Collected data
----------------------------------------

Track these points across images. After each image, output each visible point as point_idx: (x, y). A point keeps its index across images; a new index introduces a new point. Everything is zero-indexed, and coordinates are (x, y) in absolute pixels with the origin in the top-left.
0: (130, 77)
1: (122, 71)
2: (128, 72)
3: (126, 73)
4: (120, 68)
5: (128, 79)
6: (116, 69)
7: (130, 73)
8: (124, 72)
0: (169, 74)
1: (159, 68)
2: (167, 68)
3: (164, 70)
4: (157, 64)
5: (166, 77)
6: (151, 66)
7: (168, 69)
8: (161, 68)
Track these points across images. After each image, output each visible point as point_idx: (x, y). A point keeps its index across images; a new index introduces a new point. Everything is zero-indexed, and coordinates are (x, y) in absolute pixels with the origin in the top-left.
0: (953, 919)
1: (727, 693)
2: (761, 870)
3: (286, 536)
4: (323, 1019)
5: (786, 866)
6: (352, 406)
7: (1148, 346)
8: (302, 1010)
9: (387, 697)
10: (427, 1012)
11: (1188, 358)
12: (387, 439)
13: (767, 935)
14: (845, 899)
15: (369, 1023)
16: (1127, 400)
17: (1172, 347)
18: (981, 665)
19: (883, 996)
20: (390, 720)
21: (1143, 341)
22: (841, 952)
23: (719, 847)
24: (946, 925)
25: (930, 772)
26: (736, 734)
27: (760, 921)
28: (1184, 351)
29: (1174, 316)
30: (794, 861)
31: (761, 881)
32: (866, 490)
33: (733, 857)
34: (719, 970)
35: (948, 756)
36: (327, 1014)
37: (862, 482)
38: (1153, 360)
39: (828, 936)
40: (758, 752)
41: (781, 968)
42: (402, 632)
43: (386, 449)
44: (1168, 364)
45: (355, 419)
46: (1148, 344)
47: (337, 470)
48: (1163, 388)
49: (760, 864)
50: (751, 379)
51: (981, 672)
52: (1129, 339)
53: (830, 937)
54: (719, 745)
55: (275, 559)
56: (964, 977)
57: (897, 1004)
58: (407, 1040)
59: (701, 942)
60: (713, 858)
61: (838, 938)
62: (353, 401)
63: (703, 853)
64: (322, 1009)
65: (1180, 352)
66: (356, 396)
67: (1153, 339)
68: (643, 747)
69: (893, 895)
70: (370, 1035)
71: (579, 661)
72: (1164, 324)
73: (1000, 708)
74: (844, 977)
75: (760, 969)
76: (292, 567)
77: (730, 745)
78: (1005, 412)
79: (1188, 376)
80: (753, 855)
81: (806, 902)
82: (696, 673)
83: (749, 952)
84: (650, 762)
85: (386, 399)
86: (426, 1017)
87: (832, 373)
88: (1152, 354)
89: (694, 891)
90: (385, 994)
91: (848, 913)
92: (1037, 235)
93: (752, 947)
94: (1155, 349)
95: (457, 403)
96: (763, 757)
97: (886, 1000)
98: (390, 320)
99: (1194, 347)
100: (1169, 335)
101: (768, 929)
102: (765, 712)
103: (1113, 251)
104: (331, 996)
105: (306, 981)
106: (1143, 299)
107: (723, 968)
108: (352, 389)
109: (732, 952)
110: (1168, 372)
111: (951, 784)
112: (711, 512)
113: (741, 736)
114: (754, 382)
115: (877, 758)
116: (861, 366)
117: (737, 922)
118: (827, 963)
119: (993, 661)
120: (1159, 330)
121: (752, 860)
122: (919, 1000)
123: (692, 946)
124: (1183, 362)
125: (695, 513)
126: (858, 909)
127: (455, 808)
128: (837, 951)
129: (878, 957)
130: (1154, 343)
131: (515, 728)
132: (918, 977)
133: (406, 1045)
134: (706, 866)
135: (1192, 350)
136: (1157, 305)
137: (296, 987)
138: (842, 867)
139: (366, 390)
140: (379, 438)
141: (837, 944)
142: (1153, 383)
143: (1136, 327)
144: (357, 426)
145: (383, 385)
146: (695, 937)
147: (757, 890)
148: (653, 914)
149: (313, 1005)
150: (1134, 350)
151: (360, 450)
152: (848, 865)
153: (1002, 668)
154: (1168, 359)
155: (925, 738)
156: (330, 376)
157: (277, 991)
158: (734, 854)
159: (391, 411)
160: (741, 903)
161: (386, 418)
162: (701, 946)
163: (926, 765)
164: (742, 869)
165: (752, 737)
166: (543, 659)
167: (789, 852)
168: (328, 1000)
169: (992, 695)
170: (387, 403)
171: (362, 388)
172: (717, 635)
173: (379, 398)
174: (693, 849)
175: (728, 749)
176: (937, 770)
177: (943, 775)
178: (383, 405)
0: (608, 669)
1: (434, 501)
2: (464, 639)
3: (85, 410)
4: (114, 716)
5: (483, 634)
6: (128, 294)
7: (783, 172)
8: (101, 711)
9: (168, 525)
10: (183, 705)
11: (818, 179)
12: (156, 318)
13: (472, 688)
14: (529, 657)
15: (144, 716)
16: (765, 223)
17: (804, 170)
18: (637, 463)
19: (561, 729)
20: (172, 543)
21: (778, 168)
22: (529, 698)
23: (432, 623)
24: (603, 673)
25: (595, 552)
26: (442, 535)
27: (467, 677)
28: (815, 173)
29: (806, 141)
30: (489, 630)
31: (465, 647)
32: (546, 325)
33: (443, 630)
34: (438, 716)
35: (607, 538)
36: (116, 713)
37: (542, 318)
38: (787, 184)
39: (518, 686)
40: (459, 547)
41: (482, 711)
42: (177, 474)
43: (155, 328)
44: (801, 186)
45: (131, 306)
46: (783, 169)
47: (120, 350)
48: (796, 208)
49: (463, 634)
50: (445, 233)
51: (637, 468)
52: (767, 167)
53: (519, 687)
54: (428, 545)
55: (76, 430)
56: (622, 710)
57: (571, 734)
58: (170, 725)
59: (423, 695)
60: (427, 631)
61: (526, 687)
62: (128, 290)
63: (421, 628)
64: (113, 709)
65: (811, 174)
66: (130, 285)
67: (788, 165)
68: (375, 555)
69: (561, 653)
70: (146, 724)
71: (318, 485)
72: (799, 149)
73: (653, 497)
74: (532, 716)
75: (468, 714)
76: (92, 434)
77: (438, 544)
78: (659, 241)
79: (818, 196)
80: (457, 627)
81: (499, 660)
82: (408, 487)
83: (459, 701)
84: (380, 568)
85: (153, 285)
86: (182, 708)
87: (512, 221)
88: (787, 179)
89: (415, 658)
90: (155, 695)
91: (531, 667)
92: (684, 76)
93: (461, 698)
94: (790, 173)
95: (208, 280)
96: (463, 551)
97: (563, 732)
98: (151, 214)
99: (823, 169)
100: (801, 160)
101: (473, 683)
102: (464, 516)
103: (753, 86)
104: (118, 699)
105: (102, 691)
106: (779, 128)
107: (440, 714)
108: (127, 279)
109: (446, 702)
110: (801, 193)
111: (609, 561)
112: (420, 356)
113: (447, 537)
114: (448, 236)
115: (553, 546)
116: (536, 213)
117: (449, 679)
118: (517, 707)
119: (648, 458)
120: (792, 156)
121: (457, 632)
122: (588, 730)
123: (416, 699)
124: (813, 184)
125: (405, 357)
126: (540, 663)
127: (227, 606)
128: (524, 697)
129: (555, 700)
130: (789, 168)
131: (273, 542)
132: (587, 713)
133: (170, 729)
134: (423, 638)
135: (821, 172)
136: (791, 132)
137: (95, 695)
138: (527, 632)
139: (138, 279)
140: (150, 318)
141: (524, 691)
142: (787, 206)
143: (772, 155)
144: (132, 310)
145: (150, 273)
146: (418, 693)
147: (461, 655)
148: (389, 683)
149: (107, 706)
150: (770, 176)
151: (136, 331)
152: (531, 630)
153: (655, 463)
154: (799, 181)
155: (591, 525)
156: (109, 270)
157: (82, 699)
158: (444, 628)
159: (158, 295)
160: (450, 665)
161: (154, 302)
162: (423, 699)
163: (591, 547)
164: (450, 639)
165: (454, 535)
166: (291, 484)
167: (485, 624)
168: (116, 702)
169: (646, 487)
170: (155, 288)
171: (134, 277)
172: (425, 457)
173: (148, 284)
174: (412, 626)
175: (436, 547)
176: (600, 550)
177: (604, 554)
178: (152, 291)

----------------------------------------

__Problem requirements__. Rewrite the records starting at the beginning and ending at the line containing "8: (161, 68)", changing "zero-indexed" to "0-indexed" and keeping everything else the same.

__Reply to the exercise__.
Track these points across images. After each image, output each visible point as point_idx: (x, y). A point keeps its index across images; a new index introduces a new point. Everything is 0-indexed, and coordinates are (x, y) in absolute pixels with the origin in the top-left.
0: (130, 77)
1: (122, 71)
2: (128, 72)
3: (126, 73)
4: (120, 68)
5: (128, 79)
6: (116, 69)
7: (130, 73)
8: (124, 72)
0: (169, 74)
1: (159, 68)
2: (167, 68)
3: (164, 70)
4: (157, 64)
5: (166, 77)
6: (151, 66)
7: (168, 69)
8: (161, 68)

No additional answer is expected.